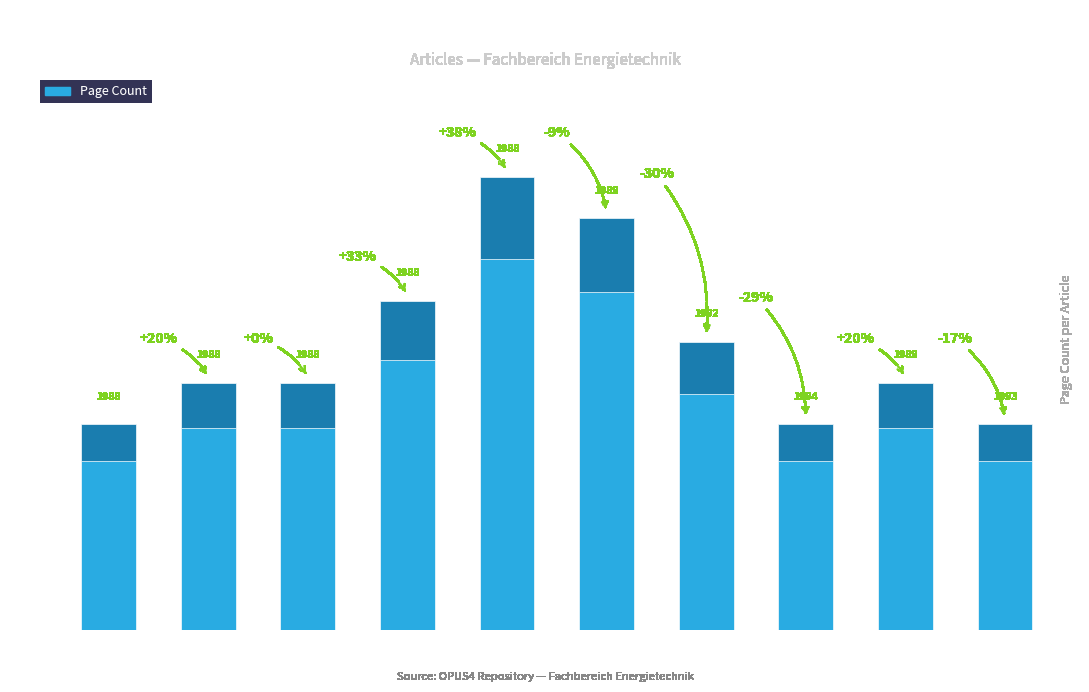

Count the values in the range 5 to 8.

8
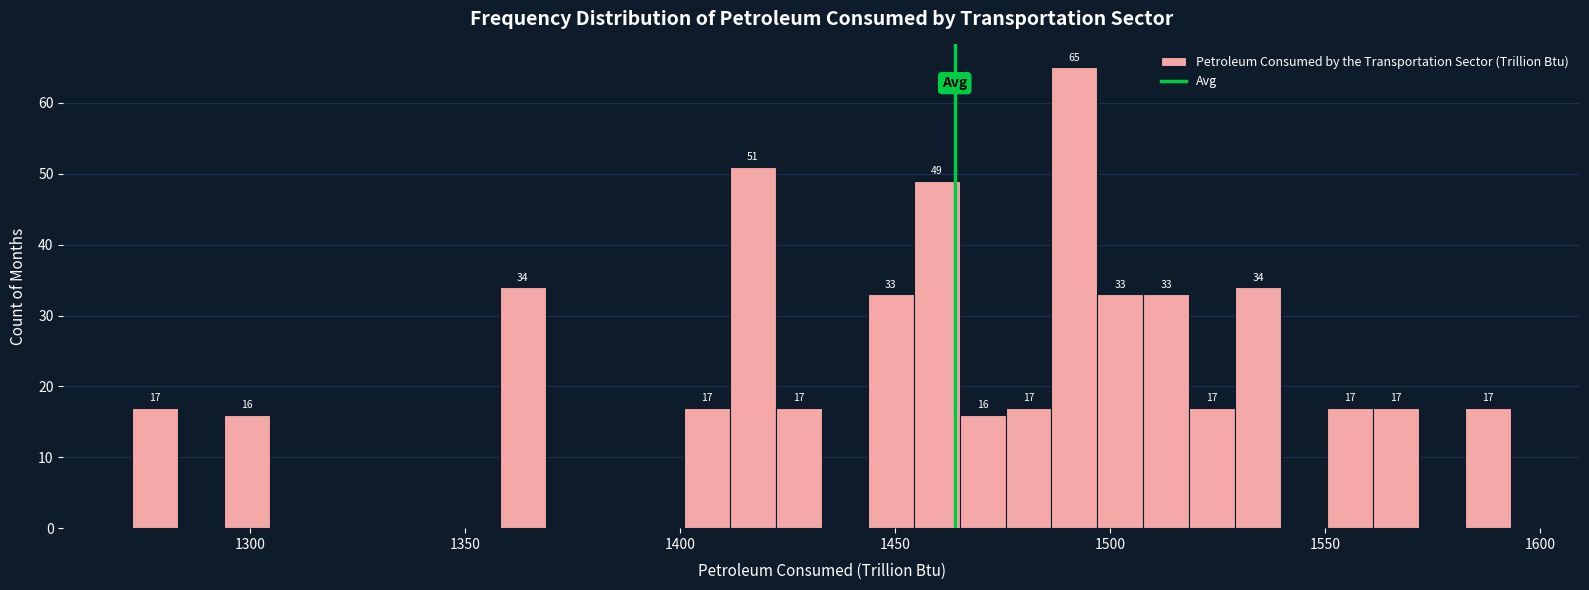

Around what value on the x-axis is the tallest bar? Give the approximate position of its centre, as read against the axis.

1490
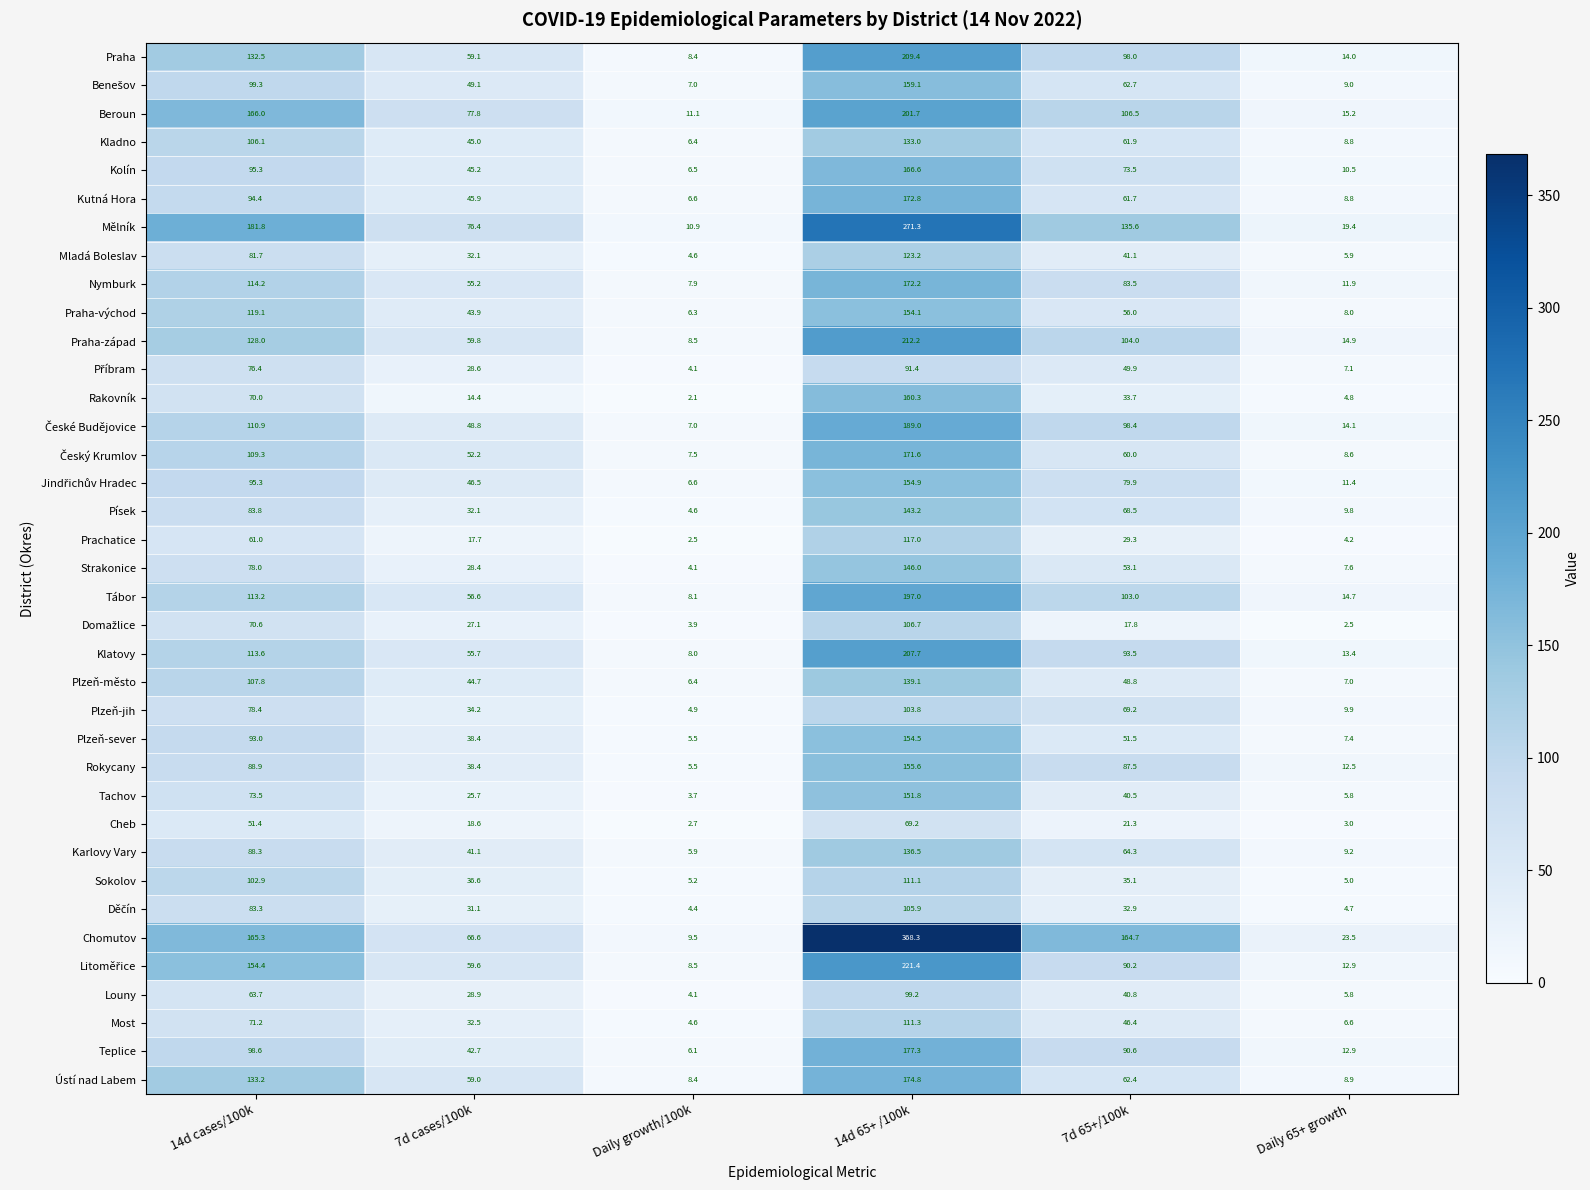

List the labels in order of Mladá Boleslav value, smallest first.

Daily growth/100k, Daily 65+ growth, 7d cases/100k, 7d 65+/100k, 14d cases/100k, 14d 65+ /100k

- - -

Can you copy out the data above word for word, from its start through the line containing "List the labels", and omit the pictures?

▸ **Reply to the task**:
Count the values in the range 5 to 8.

8

Around what value on the x-axis is the tallest bar? Give the approximate position of its centre, as read against the axis.

1490

List the labels in order of Mladá Boleslav value, smallest first.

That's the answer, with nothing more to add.